**Questions on the material:**
#1 In the helicopter rescue interview, who pays for the rescue operation?
#2 Pick up the helicopter rescue interview after its last line and carry it on.

**Provided passage:**
=== Section Start ===
Simone: “Absolutely. First of all, we were flying so high that air is so thin and I could not take a doctor or a technician with me on board. Or, at least, I could take them up to the base of the mountain in the best case. But then I had to leave them on the ground and operate completely alone. Many times we had to remove the seats, the doors of the helicopter and flying with the minimum quantity of fuel allowed, at the limit of the empty tank to fly high, because this is the only way to fly so high. That case we can land to take persons on board, so I always hope that the injured can jump on the helicopter or at least, having a person with the patient that can help to jump on board. Then, quickly to the basecamp, refill the fuel and, put on doors and seats again, take the doctor who stabilizes the patient and we fly to Kathmandu. I know this is a rude way of rescue, but this is the only way to provide it. The single-engine is the only machine that permits us to work this way. In addition we have to remember that the rescue operation is paid by the people who get the service, so local people. And usually they have no money, so the single machine is the only one that is cheaper than others.”
- But, what is the main problem to reach that height: the weight or the power of the engine?
=== Section End ===
**Records provided:**
=== Section Start ===
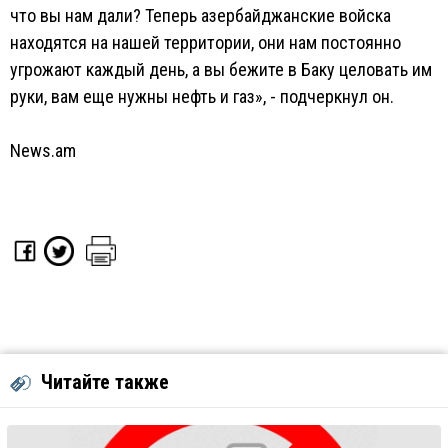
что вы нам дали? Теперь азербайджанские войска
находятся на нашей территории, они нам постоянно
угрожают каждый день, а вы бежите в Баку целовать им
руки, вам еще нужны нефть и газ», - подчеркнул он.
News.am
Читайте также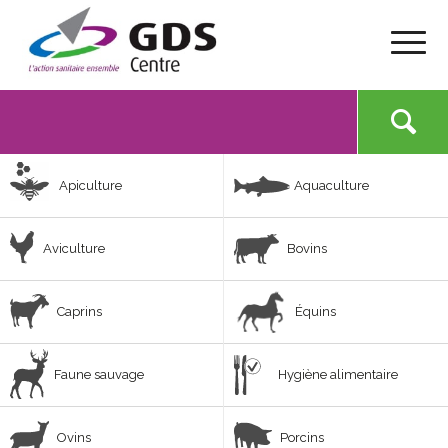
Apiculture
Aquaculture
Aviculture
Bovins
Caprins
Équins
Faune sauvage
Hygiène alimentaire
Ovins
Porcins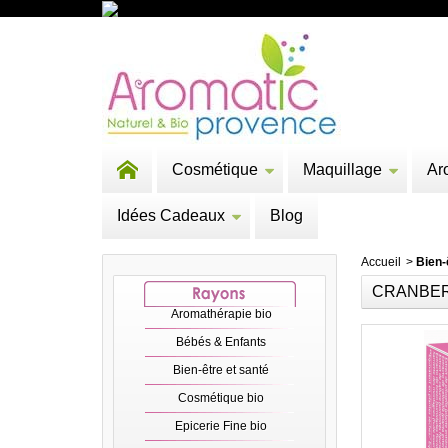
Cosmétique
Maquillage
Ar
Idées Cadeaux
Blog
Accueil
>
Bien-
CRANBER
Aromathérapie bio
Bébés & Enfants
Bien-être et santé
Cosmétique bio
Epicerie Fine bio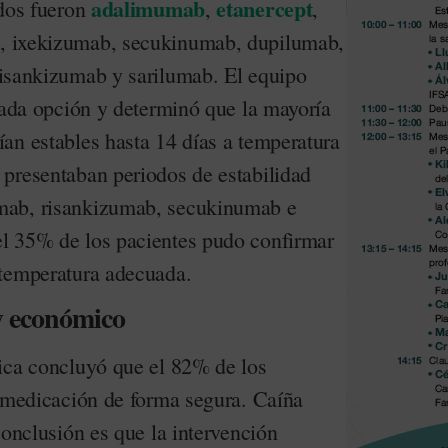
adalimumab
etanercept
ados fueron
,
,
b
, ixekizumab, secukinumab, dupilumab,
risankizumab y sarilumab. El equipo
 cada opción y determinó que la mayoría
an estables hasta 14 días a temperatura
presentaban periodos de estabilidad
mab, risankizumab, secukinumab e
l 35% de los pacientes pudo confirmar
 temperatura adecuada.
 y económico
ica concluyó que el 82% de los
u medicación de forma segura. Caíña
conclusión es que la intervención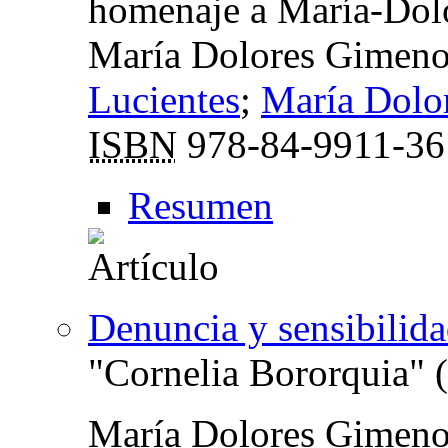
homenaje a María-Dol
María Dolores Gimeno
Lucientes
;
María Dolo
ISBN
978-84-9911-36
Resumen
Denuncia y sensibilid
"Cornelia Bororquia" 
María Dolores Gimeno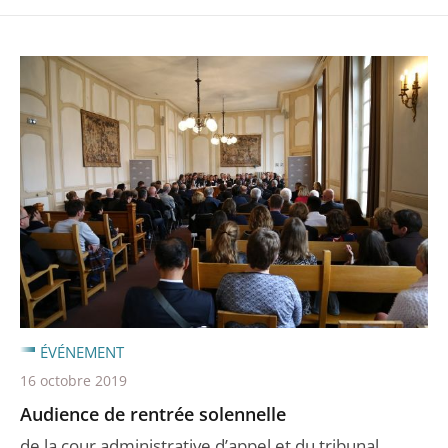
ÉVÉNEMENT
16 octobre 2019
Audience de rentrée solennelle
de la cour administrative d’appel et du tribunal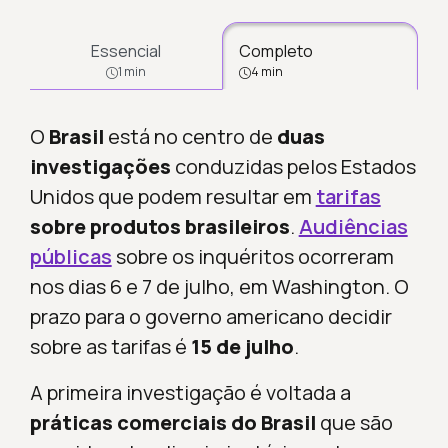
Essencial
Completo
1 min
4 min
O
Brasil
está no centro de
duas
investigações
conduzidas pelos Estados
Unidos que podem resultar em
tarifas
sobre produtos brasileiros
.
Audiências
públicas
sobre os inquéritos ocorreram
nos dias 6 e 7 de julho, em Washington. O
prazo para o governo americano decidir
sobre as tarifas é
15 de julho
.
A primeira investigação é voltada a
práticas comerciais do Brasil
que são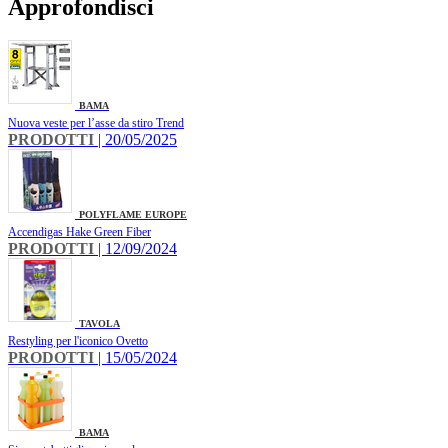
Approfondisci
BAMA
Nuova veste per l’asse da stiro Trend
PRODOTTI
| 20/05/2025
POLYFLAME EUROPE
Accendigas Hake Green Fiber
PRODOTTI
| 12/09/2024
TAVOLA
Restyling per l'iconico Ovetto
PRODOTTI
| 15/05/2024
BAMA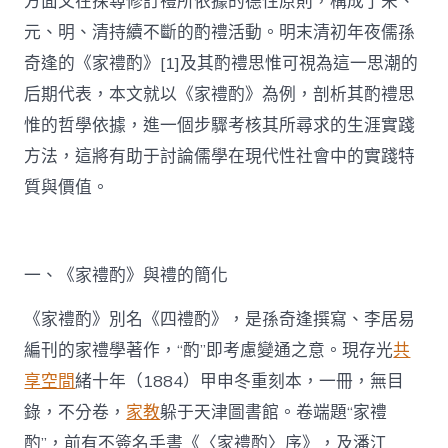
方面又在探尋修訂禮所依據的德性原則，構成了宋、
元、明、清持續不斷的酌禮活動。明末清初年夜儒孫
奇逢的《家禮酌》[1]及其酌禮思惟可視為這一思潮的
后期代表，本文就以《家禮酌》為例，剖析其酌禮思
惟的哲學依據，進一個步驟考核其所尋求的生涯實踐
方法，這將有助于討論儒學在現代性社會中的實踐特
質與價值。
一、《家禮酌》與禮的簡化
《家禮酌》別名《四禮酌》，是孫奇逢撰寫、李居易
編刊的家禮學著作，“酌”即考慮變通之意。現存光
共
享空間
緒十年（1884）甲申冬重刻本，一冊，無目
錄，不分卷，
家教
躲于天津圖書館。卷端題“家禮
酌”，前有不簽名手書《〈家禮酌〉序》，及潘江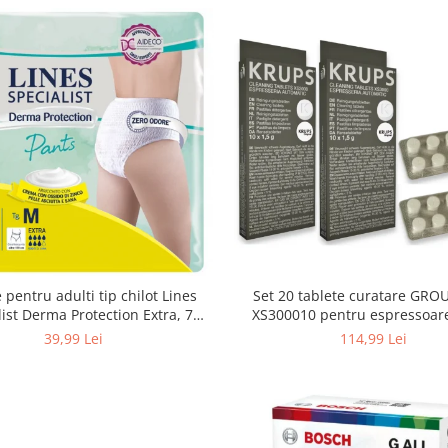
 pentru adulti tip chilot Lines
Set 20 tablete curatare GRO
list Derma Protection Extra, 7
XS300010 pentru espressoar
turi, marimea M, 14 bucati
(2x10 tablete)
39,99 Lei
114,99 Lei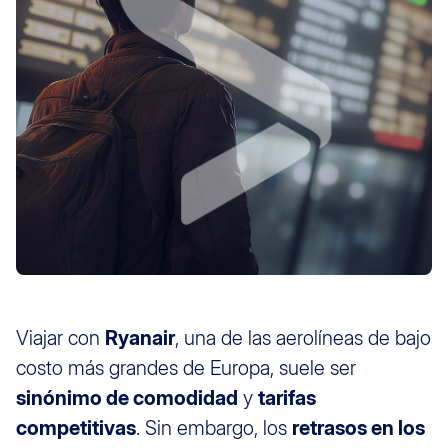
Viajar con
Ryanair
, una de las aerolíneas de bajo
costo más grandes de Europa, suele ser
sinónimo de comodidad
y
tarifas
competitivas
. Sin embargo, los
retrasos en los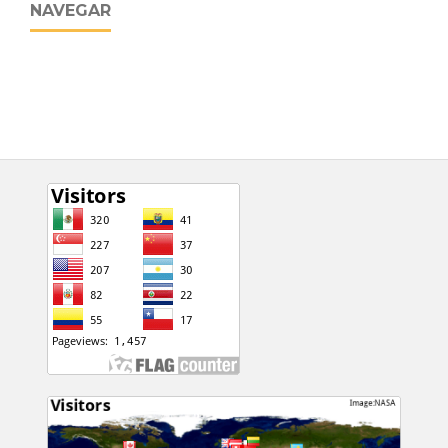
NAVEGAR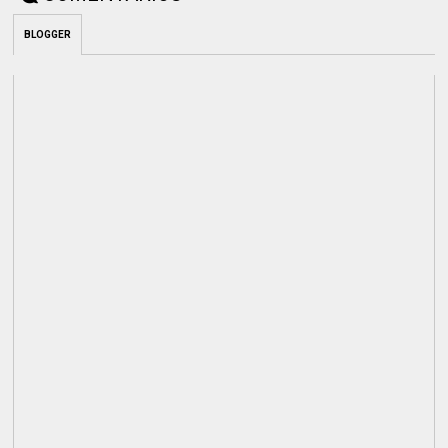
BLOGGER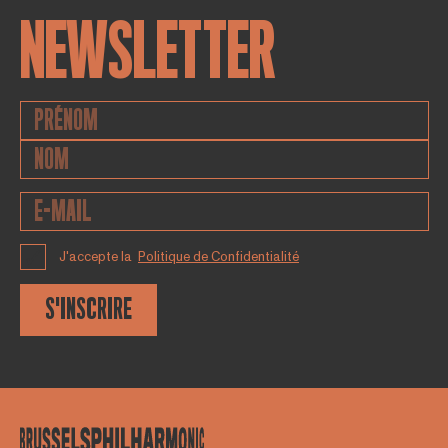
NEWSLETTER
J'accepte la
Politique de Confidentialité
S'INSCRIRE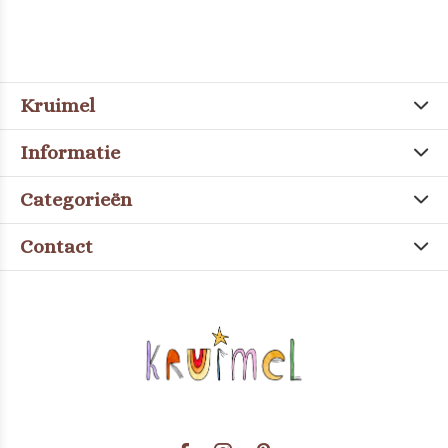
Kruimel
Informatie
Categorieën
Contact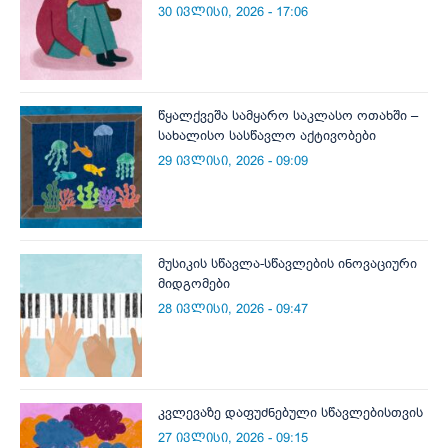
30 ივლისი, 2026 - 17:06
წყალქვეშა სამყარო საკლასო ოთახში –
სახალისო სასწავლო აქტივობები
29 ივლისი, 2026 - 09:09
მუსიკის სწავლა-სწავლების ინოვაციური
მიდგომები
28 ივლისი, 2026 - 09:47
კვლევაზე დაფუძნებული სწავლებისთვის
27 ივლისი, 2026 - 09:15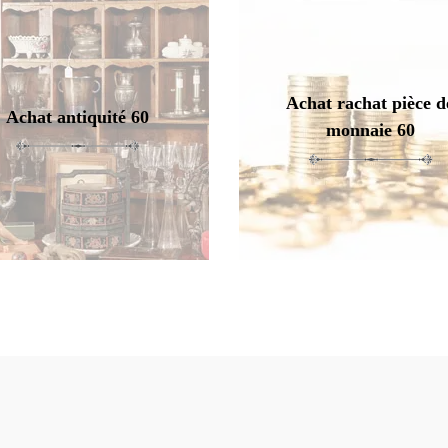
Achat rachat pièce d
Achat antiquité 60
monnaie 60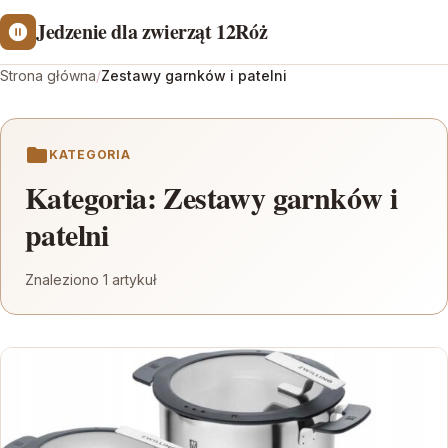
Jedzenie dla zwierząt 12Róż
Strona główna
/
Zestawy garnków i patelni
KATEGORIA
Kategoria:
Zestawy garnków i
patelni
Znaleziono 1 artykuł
=== Section End ===
**Results by task:**
#1 The people who get the service, meaning local people.

#2
Simone: “Usually, the problem that we have is the TOT, i.e. the temperature. The power is not the issue, but at 24,000 or 25,000 ft there is a super strong winds, updraft or downdraft, so strong that is nearly impossible to operate, and temperatures are very low – maybe in Kathmandu we leave that there are 30°C and up on mountains there are -40°C – and this big shock is a problem for the machine performance. Another problem is the air, there is so few oxygen in the atmosphere that we have to operate with oxygen masks on. In any case, you may not be able to rescue in a complete the comfort zone, I mean even if in the morning there is blue sky and we are called to rescue a patient, the time that we leave Kathmandu and reach the scenario which can be two or three hours distant from the Capital, the atmosphere changes quickly and we may face a cloudy sky and the helicopter is forced to land. So I may spend the night at the basecamp, with the doctor who stabilizes the patient waiting to have the possibility to fly again. Or if the doctor is not available, I have to stabilize the patient myself, then to fly back in Kathmandu. So the quality of the air doesn’t give the helicopter the possibility to perform as usual.”
- Risks that you faced in these years in Nepal. Whiteouts, ice on blades and other hard conditions. Did you find solutions to come through these problems? Are there some suggestions you would like to give to other pilots?
Simone: “In high altitude, I find my home. This is a characteristic that should be mandatory for any pilot who flies on mountains. You have to love flying high, you should not suffer hypoxia, you have to be ready to sleep everywhere even if you do not have your tent. Second, it is nearly mandatory to have geographical knowledge. If for some reason you have to divert in some other airport, you can do it, refill and go home. To divert is a maneuver that you cannot do in Nepal. The only thing that can admit a diversion is to stop your mission where you are, don’t use the one litre more of kerosene, but save it. And when the conditions become better the day after, catch everything and fly back to Kathmandu. So, the advice is: you have to be an athlete. You may not be the best pilot there is, you may be a good pilot, but you should have a great self-control, should be physically fit – you should not weight over 70 kilos -, because every kilo counts, because there is a difference when you have 10 kilos fuel more or 10 kilos fuel less and you know that you can risk 22,000 or 23,000 ft. We are talking of extreme situations, but if you know how to perform well in hard conditions, so you will perform better in ordinary missions.”